Adventure

Hammocking under the canopy: an adventure gone wrong

I’ve always wanted to sleep in a hammock on my own in the rainforest—it looks so cool in that “Filmmaker Diaries” bit at the end of nature documentaries. Last night I came the closest I’ve ever come to fulfilling that dream. But then it all went wrong.

The day before, and seventy metres up an old rusty pylon in the middle of the forest, a guy called Robin told me he had a hammock. This thing had all the bells and whistles, coming with an integrated mosquito net and a waterproof tarpaulin. I leapt at the opportunity of borrowing it for the night and hours later was hooking it between two trunks deep along a jungle nature trail.

Danum Valley is the jewel in the crown of Southeast Asia, home to some of the few large tracts of pristine rainforest left in the region. Just behind my hammock, a giant dipterocarp towered overhead, its trunk easily wide enough to fit a family saloon. This is the sort of tree that’s all too rare now on Borneo, a legacy of the historically intensive logging that has ravaged the island.

All in all, it was a beautiful place to set up base and after digging into my peanut butter sandwiches and reading a book by torchlight I was ready to sleep. The forest comes alive by night and in the pitch black I could hear the cicadas thrumming and the occasional croaking of a nearby frog.


Home for the night…or so I thought!

Then I heard a very unjungley vibration coming from inside the hammock. My phone. Amazingly, I had signal in the forest. And I’d received a message.

At this point, it’s worth saying that there’s only one thing I was scared of when deciding to spend the night in the forest. The snakes, fire ants, leeches and centipedes weren’t going to bother me much thanks to the net—I was worried about something much bigger. I was worried about the elephants.

Borneo is home to a unique subspecies of elephants which crossed over from the mainland along a now vanished land bridge around 20,000 years ago. Called Pygmy elephants, they’re really not all that small and can travel around in sizable herds.

I’ve asked a few locals before what they do if they come across elephants in the forest. The answer is always the same… “you run”. Some have had their Land Rovers crumpled by lone males. Most have stories of close encounters.

A few weeks back, and further along the trail in a bit of forest aptly called Elephant Ridge, I’d seen a Malaise trap (a curiously hammock-like contraption used to sample invertebrates) torn to shreds and tugged a hundred metres away—again, elephants.

But you can usually smell or hear them long before you see them and besides there’d be no reports of any sightings along the section of trail where I was for a while now. So I wasn’t overly concerned.

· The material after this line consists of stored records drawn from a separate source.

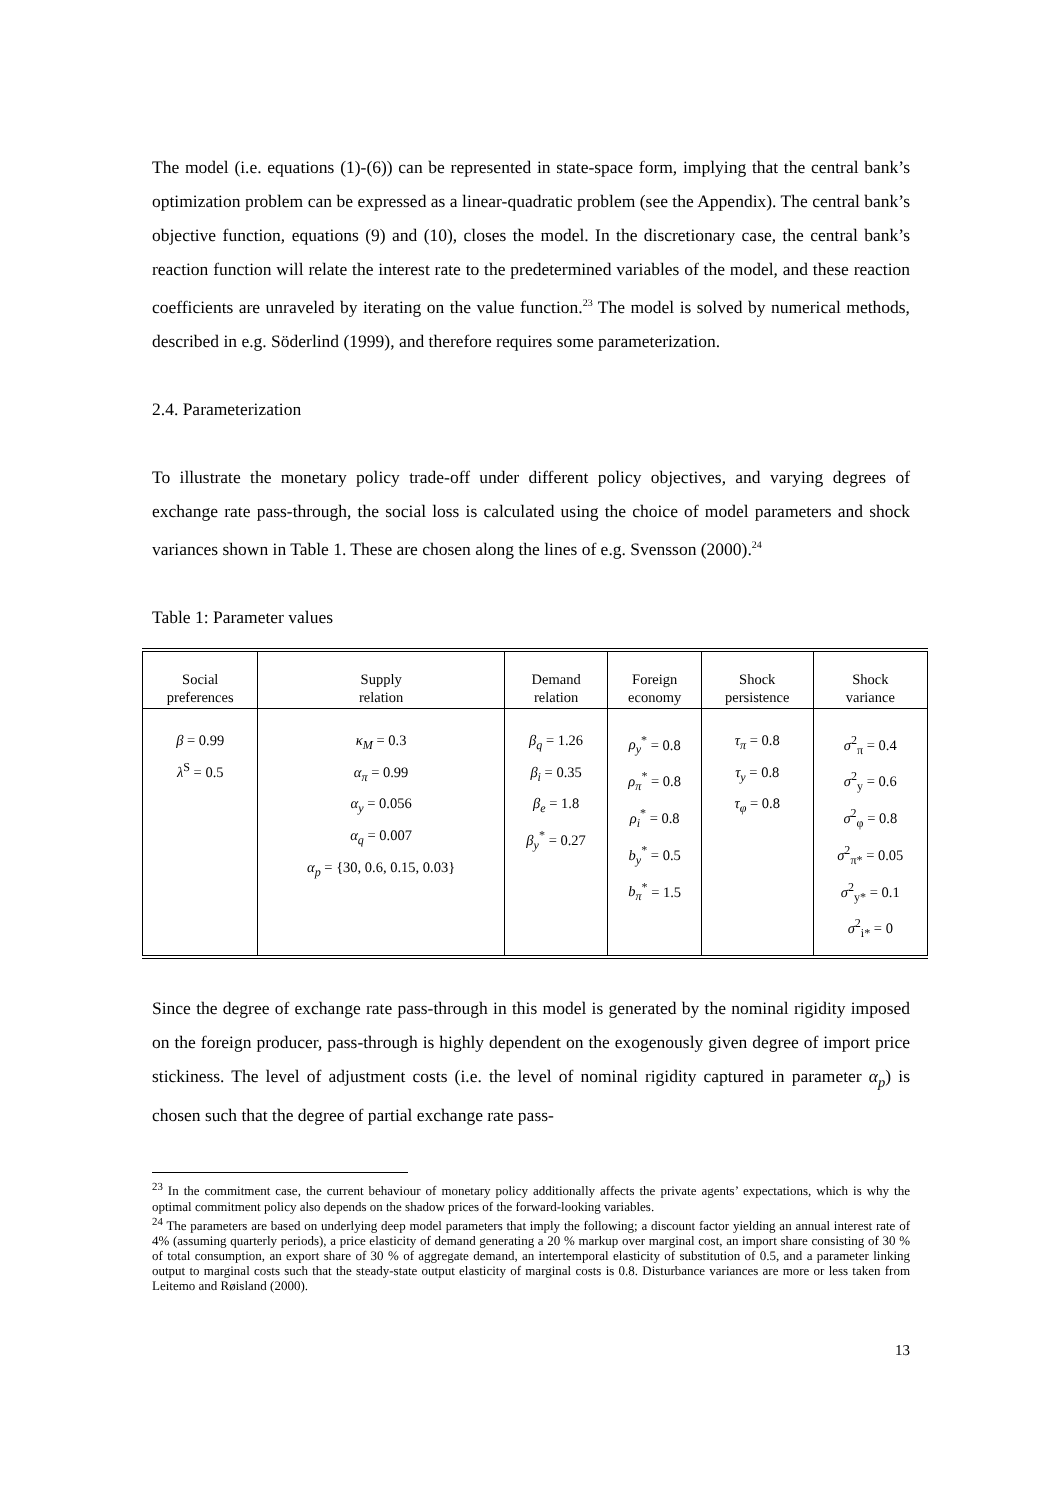The model (i.e. equations (1)-(6)) can be represented in state-space form, implying that the central bank’s optimization problem can be expressed as a linear-quadratic problem (see the Appendix). The central bank’s objective function, equations (9) and (10), closes the model. In the discretionary case, the central bank’s reaction function will relate the interest rate to the predetermined variables of the model, and these reaction coefficients are unraveled by iterating on the value function.<sup>23</sup> The model is solved by numerical methods, described in e.g. Söderlind (1999), and therefore requires some parameterization.
2.4. Parameterization
To illustrate the monetary policy trade-off under different policy objectives, and varying degrees of exchange rate pass-through, the social loss is calculated using the choice of model parameters and shock variances shown in Table 1. These are chosen along the lines of e.g. Svensson (2000).<sup>24</sup>
Table 1: Parameter values
| Social preferences | Supply relation | Demand relation | Foreign economy | Shock persistence | Shock variance |
| --- | --- | --- | --- | --- | --- |
| β = 0.99 λ<sup>S</sup> = 0.5 | κ<sub>M</sub> = 0.3 α<sub>π</sub> = 0.99 α<sub>y</sub> = 0.056 α<sub>q</sub> = 0.007 α<sub>p</sub> = {30, 0.6, 0.15, 0.03} | β<sub>q</sub> = 1.26 β<sub>i</sub> = 0.35 β<sub>e</sub> = 1.8 β<sub>y</sub><sup>*</sup> = 0.27 | ρ<sub>y</sub><sup>*</sup> = 0.8 ρ<sub>π</sub><sup>*</sup> = 0.8 ρ<sub>i</sub><sup>*</sup> = 0.8 b<sub>y</sub><sup>*</sup> = 0.5 b<sub>π</sub><sup>*</sup> = 1.5 | τ<sub>π</sub> = 0.8 τ<sub>y</sub> = 0.8 τ<sub>φ</sub> = 0.8 | σ<sup>2</sup><sub>π</sub> = 0.4 σ<sup>2</sup><sub>y</sub> = 0.6 σ<sup>2</sup><sub>φ</sub> = 0.8 σ<sup>2</sup><sub>π*</sub> = 0.05 σ<sup>2</sup><sub>y*</sub> = 0.1 σ<sup>2</sup><sub>i*</sub> = 0 |
Since the degree of exchange rate pass-through in this model is generated by the nominal rigidity imposed on the foreign producer, pass-through is highly dependent on the exogenously given degree of import price stickiness. The level of adjustment costs (i.e. the level of nominal rigidity captured in parameter α<sub>p</sub>) is chosen such that the degree of partial exchange rate pass-
<sup>23</sup> In the commitment case, the current behaviour of monetary policy additionally affects the private agents’ expectations, which is why the optimal commitment policy also depends on the shadow prices of the forward-looking variables.
<sup>24</sup> The parameters are based on underlying deep model parameters that imply the following; a discount factor yielding an annual interest rate of 4% (assuming quarterly periods), a price elasticity of demand generating a 20 % markup over marginal cost, an import share consisting of 30 % of total consumption, an export share of 30 % of aggregate demand, an intertemporal elasticity of substitution of 0.5, and a parameter linking output to marginal costs such that the steady-state output elasticity of marginal costs is 0.8. Disturbance variances are more or less taken from Leitemo and Røisland (2000).
13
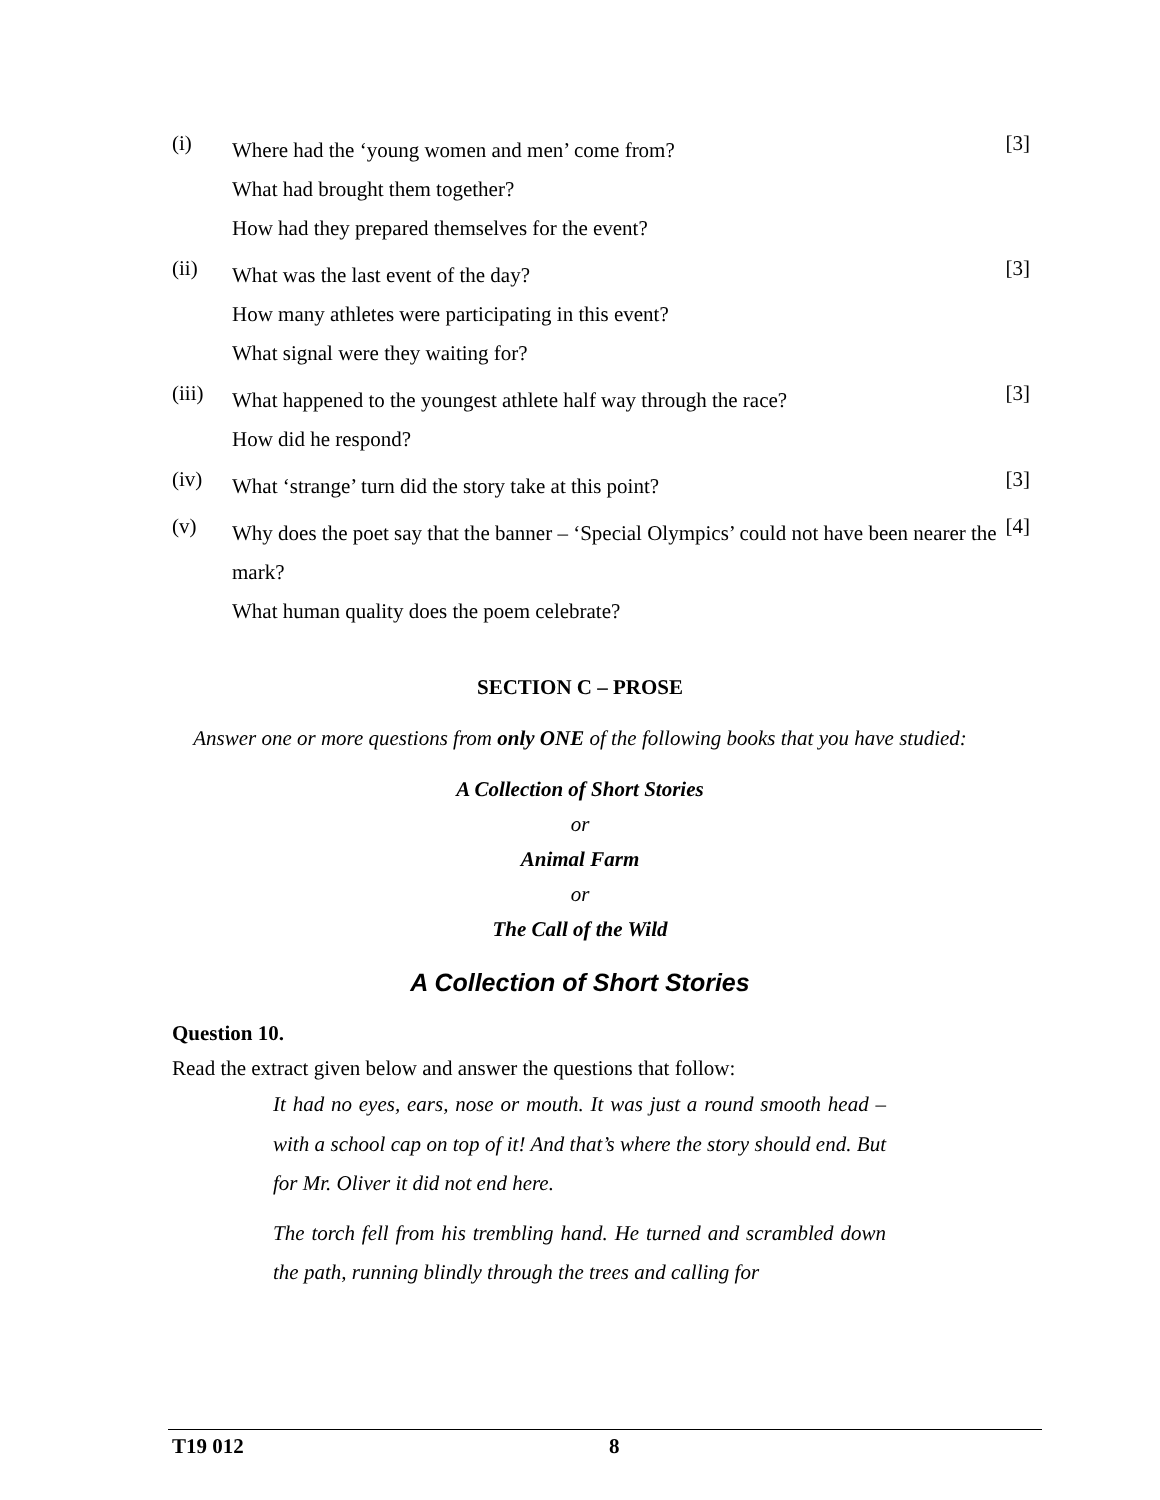(i)
Where had the ‘young women and men’ come from?
What had brought them together?
How had they prepared themselves for the event?
[3]
(ii)
What was the last event of the day?
How many athletes were participating in this event?
What signal were they waiting for?
[3]
(iii)
What happened to the youngest athlete half way through the race?
How did he respond?
[3]
(iv)
What ‘strange’ turn did the story take at this point?
[3]
(v)
Why does the poet say that the banner – ‘Special Olympics’ could not have been nearer the mark?
What human quality does the poem celebrate?
[4]
SECTION C – PROSE
Answer one or more questions from only ONE of the following books that you have studied:
A Collection of Short Stories
or
Animal Farm
or
The Call of the Wild
A Collection of Short Stories
Question 10.
Read the extract given below and answer the questions that follow:
It had no eyes, ears, nose or mouth. It was just a round smooth head – with a school cap on top of it! And that’s where the story should end. But for Mr. Oliver it did not end here.
The torch fell from his trembling hand. He turned and scrambled down the path, running blindly through the trees and calling for
T19 012 8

At least until I got this message.


The nicely spelt message I got from Paddy in the forest

To be honest, I strongly considered staying in the forest anyway. This was my last chance to borrow the hammock because early the next day we were leaving Danum and heading to a new camp in Malua. I wanted to live out a childhood dream.

In the end, two things made up my mind.

  • I didn’t have a fire, so there was nothing keeping a couple of curious elephants from wondering what that unnatural-big-swaying-cocoon-thing in their forest was and deciding to take a closer look.
  • It wasn’t my hammock. If I got a whiff of elephants in the night and had to make a quick getaway, I wouldn’t have time to take it down and it might end up getting the same treatment as the Malaise trap—which would take some explaining to Robin.

I packed up the hammock and started trudging back to camp, gutted. I’d really wanted to do this and didn’t like the thought of spending the last night in Danum on a mattress. Mattresses are boring. Hammocks are cool.


Feeling glum when I thought the adventure was over…

That’s when I realised, maybe I couldn’t sleep in the forest…but I knew somewhere else just as beautiful. Somewhere the elephants didn’t go.

So, for the second time that night—this time by the lights of the moon and my crappy head torch—I hung up the hammock. Before long, I was fast sleep, waking up once to find a Bearded pig pressing its snout against my arm.


Dawn over the Danum river

I got up at dawn with the birds to watch the sunrise over the river and to try and spy some otters whose pawprints I could see on the opposite bank. I found a muffin which I’d forgotten I’d packed in the rush the night before and had that for breakfast


A happy find–my breakfast muffin! I ate the other half up a tree.

It might not have been the adventure I’d set out for but it was still an adventure worth having.